Resultado de ello, nuestro imaginario referente a lo indígena está formado por varios tipos: el indio glorioso, el de las antiguas civilizaciones, orgullo de exposición por el mundo entero; el indígena que mantiene su cultura, visto generalmente como en proceso de desaparición a pesar de su número (más de 15 millones), reconsiderado paternalmente ahora como “nuestra diversidad cultural” pero denostado con los peores epítetos racistas y reprimido en cuanto expresa desacuerdo y defiende sus derechos; y el habitante de la urbe, los descendientes de indígena, que no hacen alarde de su genealogía, los “nacos”, “cara de indio”, a los que se niega las mismas oportunidades que a otros por su aspecto y deben trabajar el doble para conseguirlas, los presuntos culpables, siempre faltos de justicia y expuestos a todos los abusos, los que deben mantener “su lugar” y no ser “igualados”; son los que sufren un racismo igualmente lacerante pero menos visible, sordo, día a día... millones de personas.
El otro, yo, nosotros...
¿Qué es lo que hace que a una persona diferente a nosotros la consideremos como “un otro”? La mirada, nuestra mirada. En la manera como miramos hay implícita una serie de ideas preconcebidas, de valores y expectativas; de prejuicios. No hay mirada inocente. De ella depende, además, nuestra relación con el mundo, con “el otro”, y nuestro lenguaje la acompaña y moldea; las expresiones con que designamos a una persona, cómo nos dirigimos a ella.
Ante el abuso, desprecio y otras actitudes que enfrentan en la ciudad, algunos jóvenes indígenas se han dotado de nuevas identidades que guardan cierta similitud con las de los grupos que infunden respeto e incluso temor. Es una forma de protección, de sobrevivencia.
¿Qué es lo que hace que a una persona diferente a nosotros la consideremos como “un otro”? La mirada, nuestra mirada. En la manera como miramos hay implícita una serie de ideas preconcebidas, de valores y expectativas; de prejuicios. No hay mirada inocente. De ella depende, además, nuestra relación con el mundo, con “el otro”, y nuestro lenguaje la acompaña y moldea; las expresiones con que designamos a una persona, cómo nos dirigimos a ella.

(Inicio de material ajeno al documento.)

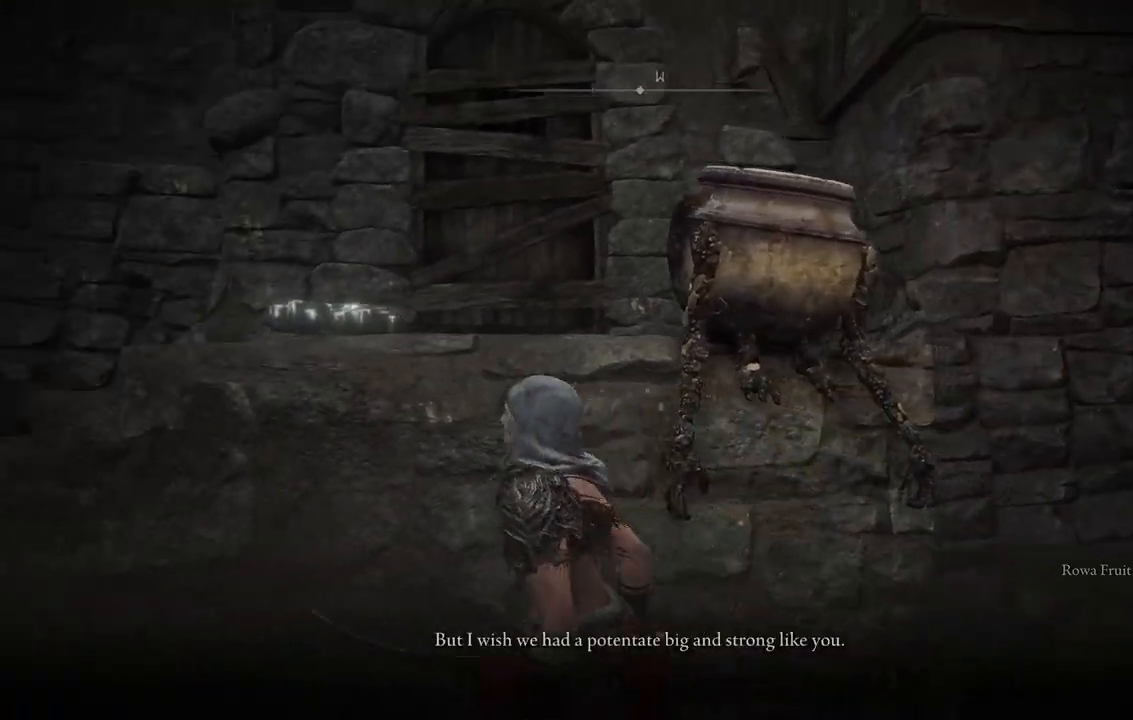
{"dt_ms": 1000, "buttons": ["A"], "left_stick": "up", "right_stick": "center"}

Más que ser o no ser racista, es la interiorización de tales ideas, expresiones, valores –incluso la estética- lo que es determinante en nuestra relación con “el otro”, sea una persona de origen africano, asiático, árabe, judío, europeo, indígena o con cierta ascendencia de cualquiera de estos grupos, siempre difíciles de definir y delimitar. El hecho mismo de ubicar a alguien en una categoría se debe a ello (actualmente es común en varios países que todo árabe sea visto como un terrorista). Los clichés racistas que emergen en ciertas situaciones, como cuando hay un conflicto, son la manifestación más patente de ello (indio igualado, pinche naco, etc.)

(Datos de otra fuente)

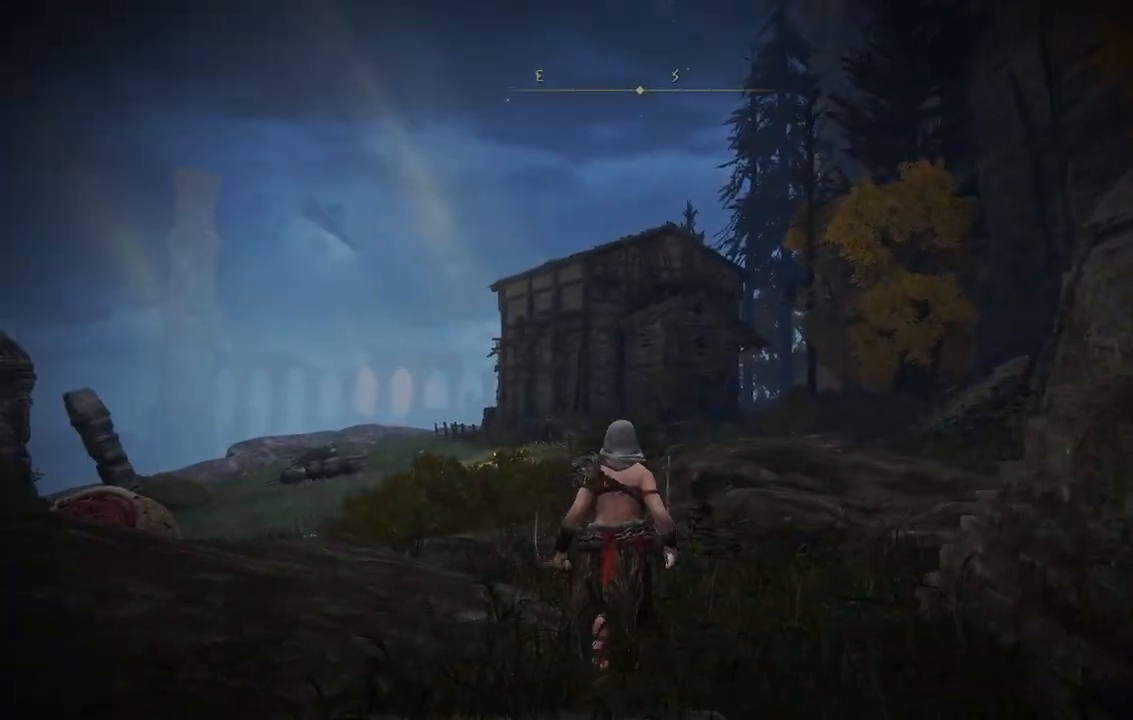
{"dt_ms": 500, "buttons": [], "left_stick": "up", "right_stick": "center", "events": [[167, "A", "up"]]}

El problema no termina ahí, ya que “el otro” puede ser un “blanco”, en una posición de poder, lo que puede provocar que nos coloquemos en el papel de discriminados -se trata de una autodevaluación originada por la misma interiorización de tales clichés, por el poder de las imágenes “aspiracionales” que, una y otra vez, día con día, insisten en la preeminencia de la tez blanca. Aunque también podemos responder agrediendo, como una forma de prevenir o adelantarnos al desprecio.
¿Qué caso tiene preguntarnos qué tanto más o menos indio es nuestro interlocutor?, ¿qué caso el tratar a un indígena con desdén o paternalismo?, ¿a qué lleva creer que se es de tez más clara de lo que en realidad se es? La diversidad es una característica intrínseca a la humanidad. La igualdad es otra. La igualdad en la diversidad es su síntesis, básica para la convivencia. Cambiar nuestra mirada, dejar de mirar a quien es diferente a través del prisma de categorías que degradan o nos degradan puede contribuir a ello. Es un paso para comenzar a atajar este grave problema, aquí como en el resto del mundo.